TASK BRIEF
Quote exactly the stretch of the listing from the line containing "What follows is" through the line containing "0.082016, 0.513600, 0.229366]]", both included. Leave the pictures out of your answer.

DATA LISTING
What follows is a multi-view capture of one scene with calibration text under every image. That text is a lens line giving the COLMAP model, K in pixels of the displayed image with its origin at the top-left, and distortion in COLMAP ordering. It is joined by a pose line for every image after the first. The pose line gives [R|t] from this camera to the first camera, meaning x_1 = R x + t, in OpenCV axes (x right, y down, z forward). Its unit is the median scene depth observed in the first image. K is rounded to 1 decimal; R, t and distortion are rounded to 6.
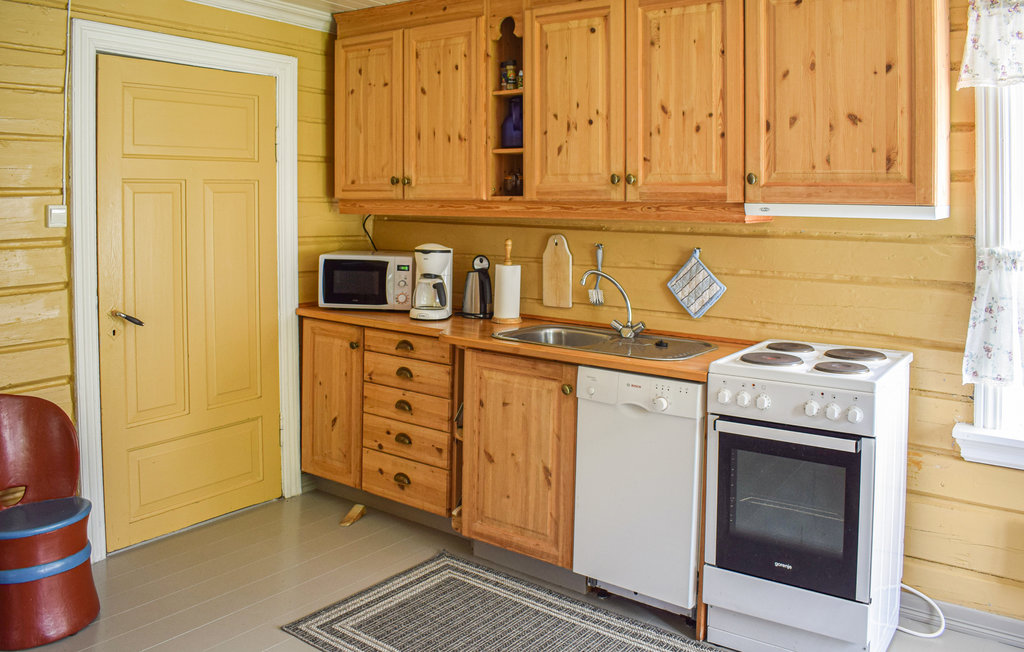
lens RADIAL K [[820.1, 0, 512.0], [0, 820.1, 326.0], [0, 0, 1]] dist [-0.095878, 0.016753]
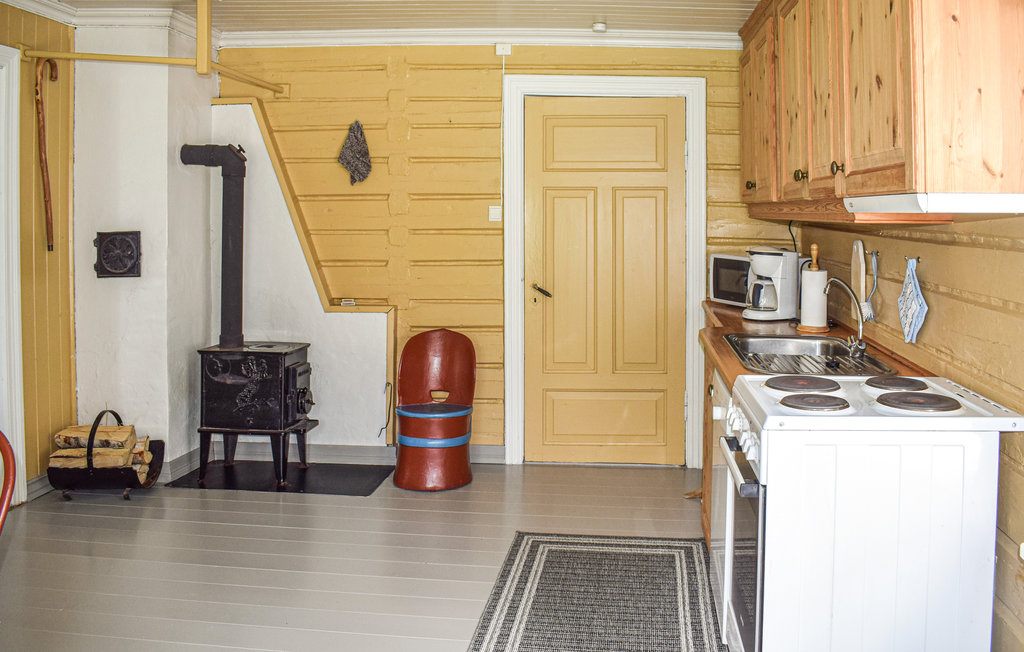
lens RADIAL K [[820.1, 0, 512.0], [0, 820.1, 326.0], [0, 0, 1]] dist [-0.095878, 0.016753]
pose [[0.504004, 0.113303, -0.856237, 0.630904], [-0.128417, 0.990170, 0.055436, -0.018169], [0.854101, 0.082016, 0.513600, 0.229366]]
--
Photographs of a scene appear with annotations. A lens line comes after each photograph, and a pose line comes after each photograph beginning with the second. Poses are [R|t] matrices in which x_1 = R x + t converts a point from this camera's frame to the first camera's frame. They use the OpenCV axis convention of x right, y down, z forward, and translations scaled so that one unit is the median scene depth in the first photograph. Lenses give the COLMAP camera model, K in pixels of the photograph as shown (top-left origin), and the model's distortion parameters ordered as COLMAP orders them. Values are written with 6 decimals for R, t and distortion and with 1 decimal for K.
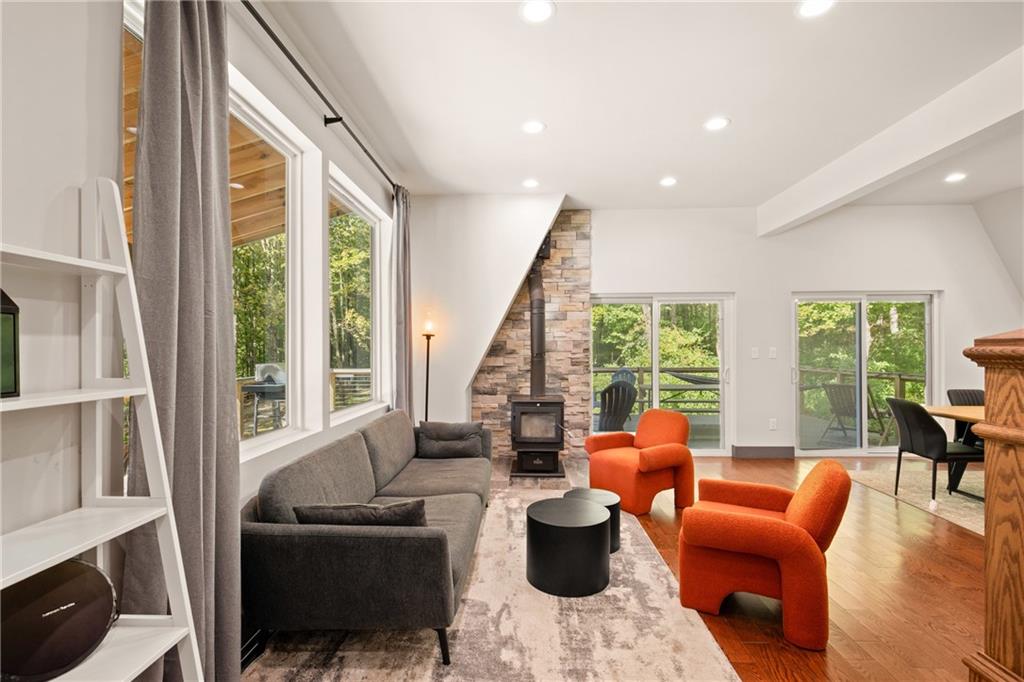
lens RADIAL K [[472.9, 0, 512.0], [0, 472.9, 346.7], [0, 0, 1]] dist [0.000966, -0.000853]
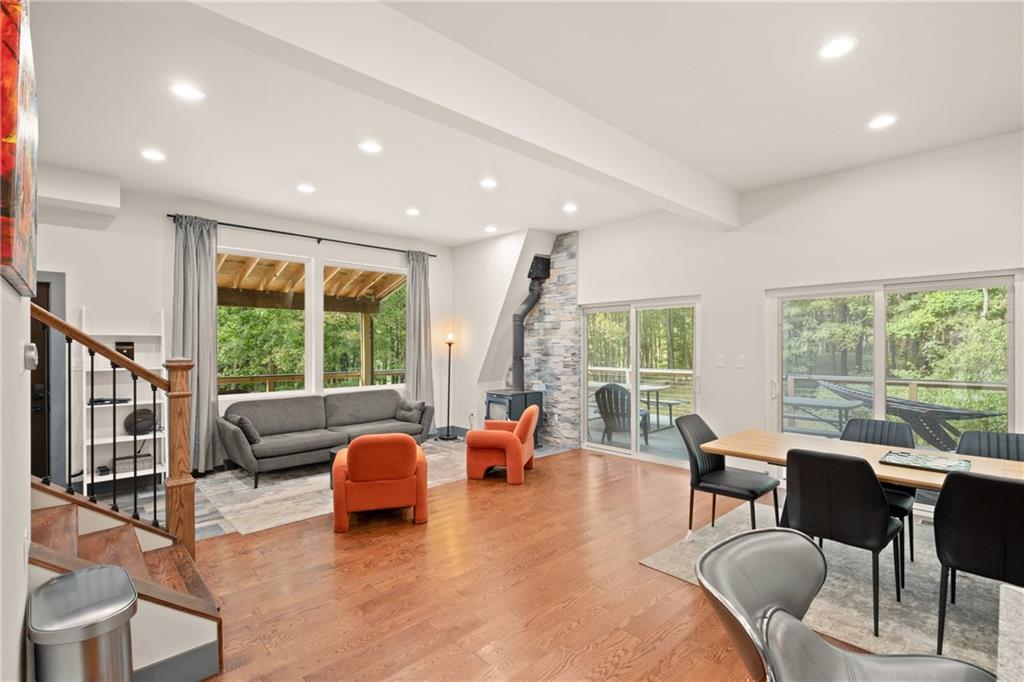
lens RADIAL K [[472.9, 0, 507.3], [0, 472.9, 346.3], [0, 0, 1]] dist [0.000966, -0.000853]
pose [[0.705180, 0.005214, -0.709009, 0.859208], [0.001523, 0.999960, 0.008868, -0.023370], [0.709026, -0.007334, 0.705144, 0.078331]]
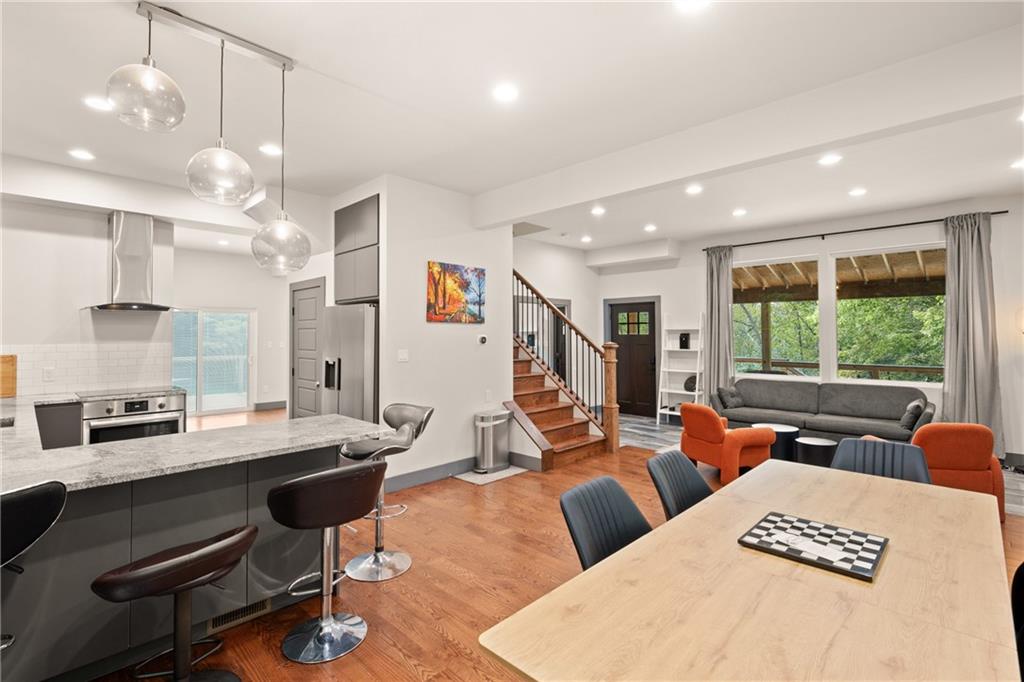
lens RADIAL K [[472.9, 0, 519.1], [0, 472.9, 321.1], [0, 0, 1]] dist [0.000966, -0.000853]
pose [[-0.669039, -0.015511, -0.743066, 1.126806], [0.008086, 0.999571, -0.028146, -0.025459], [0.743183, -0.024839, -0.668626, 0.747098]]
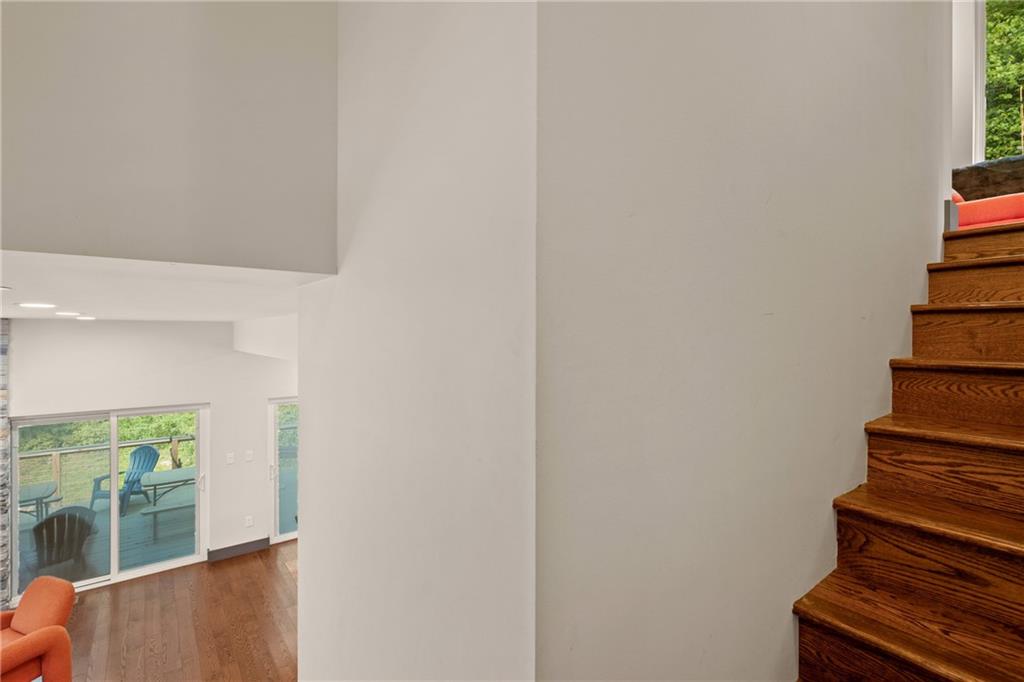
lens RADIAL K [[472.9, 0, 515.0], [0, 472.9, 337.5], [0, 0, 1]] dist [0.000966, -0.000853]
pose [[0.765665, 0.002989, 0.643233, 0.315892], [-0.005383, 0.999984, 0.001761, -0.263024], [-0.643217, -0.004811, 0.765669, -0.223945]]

WRITTEN ANSWER
What follows is a multi-view capture of one scene with calibration text under every image. That text is a lens line giving the COLMAP model, K in pixels of the displayed image with its origin at the top-left, and distortion in COLMAP ordering. It is joined by a pose line for every image after the first. The pose line gives [R|t] from this camera to the first camera, meaning x_1 = R x + t, in OpenCV axes (x right, y down, z forward). Its unit is the median scene depth observed in the first image. K is rounded to 1 decimal; R, t and distortion are rounded to 6.
lens RADIAL K [[820.1, 0, 512.0], [0, 820.1, 326.0], [0, 0, 1]] dist [-0.095878, 0.016753]
lens RADIAL K [[820.1, 0, 512.0], [0, 820.1, 326.0], [0, 0, 1]] dist [-0.095878, 0.016753]
pose [[0.504004, 0.113303, -0.856237, 0.630904], [-0.128417, 0.990170, 0.055436, -0.018169], [0.854101, 0.082016, 0.513600, 0.229366]]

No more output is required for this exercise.